Dataset excerpts:
----

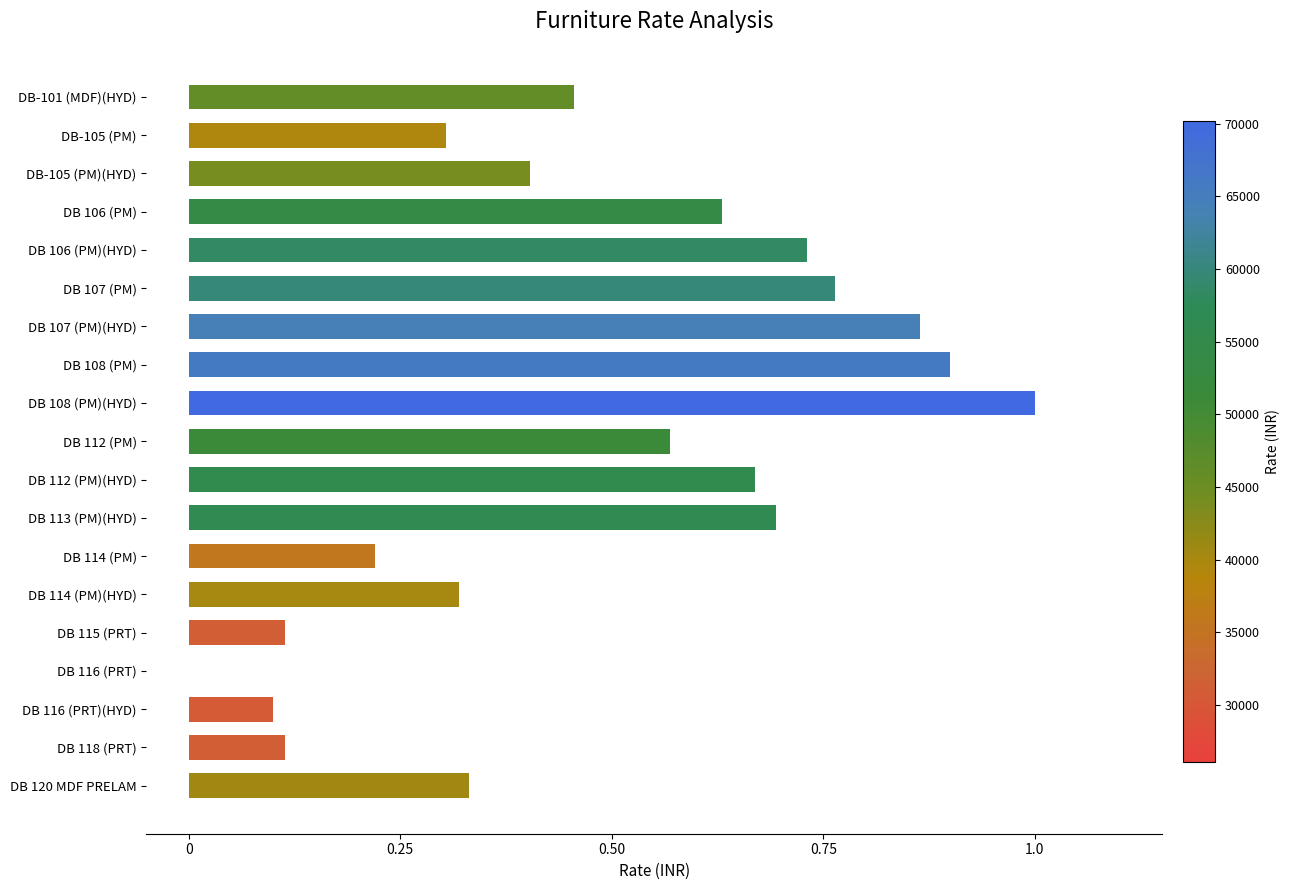

Is it true that the value at DB 116 (PRT) is 0.0?

True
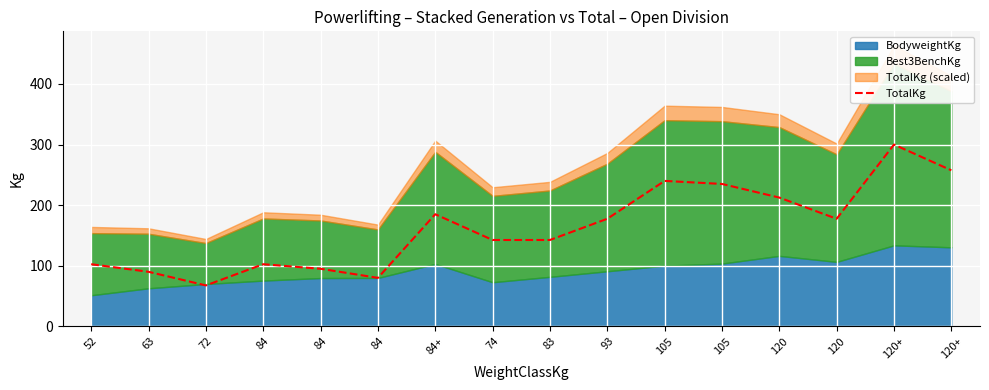

Which has a higher value, 93 or 120+?

120+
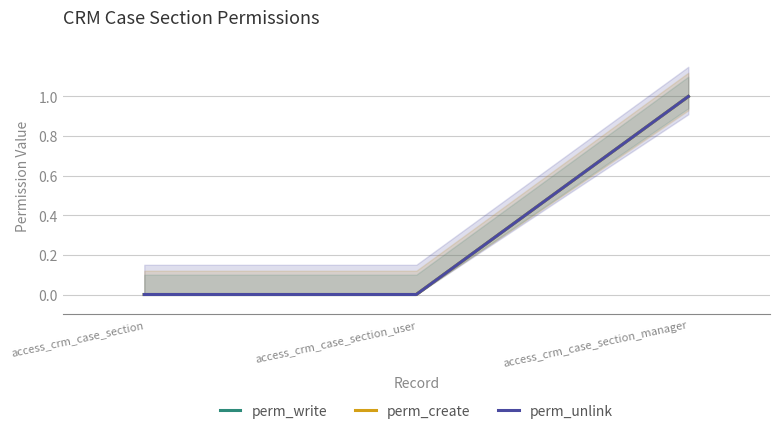

Is this an area chart (filled region under the line)?

No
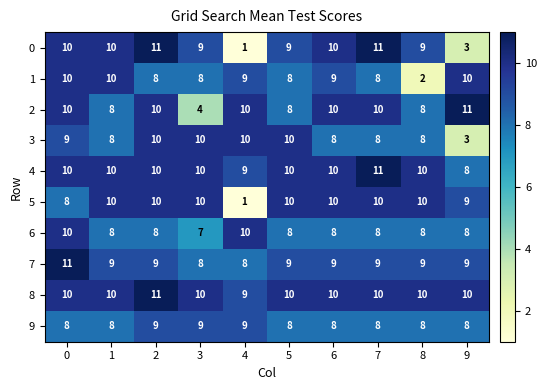

Which series has the largest total across all categories?

8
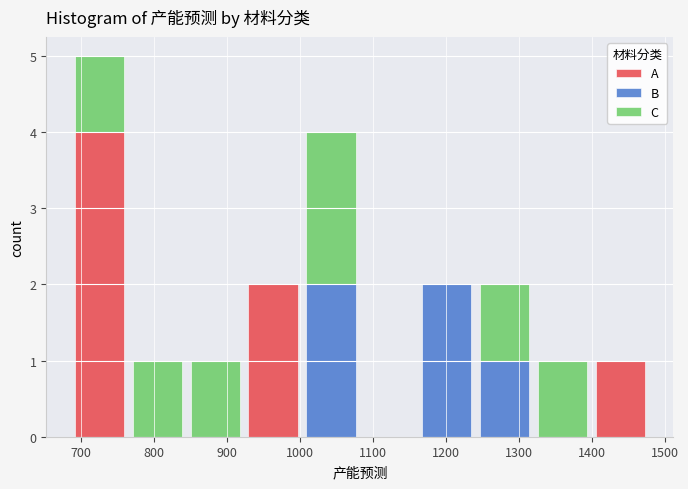

What is the total height of the stacked bar covering 690 to 770 on the x-axis? Neither the bar edges nor the heights are printed on the chart, so give them approximately, as read against the axes.

5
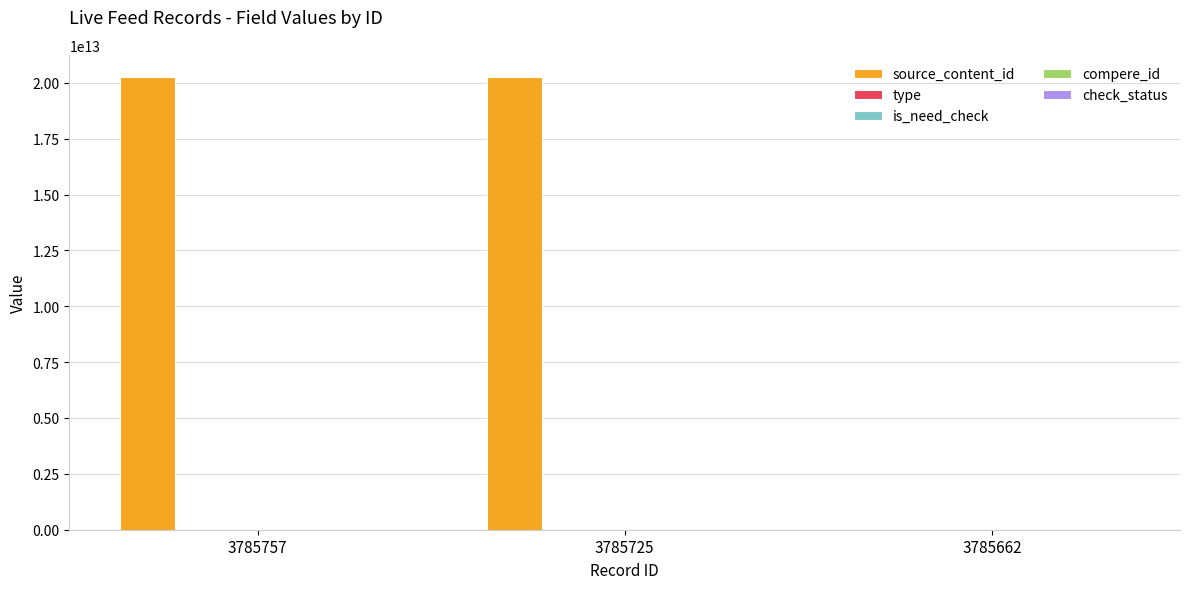

Between 3785725 and 3785662, which series saw the biggest shift?

source_content_id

----

Problem description: Can you return every row above word for word, leaving out the pictures?

Task response:
Is it true that the value at DB 116 (PRT) is 0.0?

True

Which has a higher value, 93 or 120+?

120+

Is this an area chart (filled region under the line)?

No

Which series has the largest total across all categories?

8

What is the total height of the stacked bar covering 690 to 770 on the x-axis? Neither the bar edges nor the heights are printed on the chart, so give them approximately, as read against the axes.

5

Between 3785725 and 3785662, which series saw the biggest shift?

source_content_id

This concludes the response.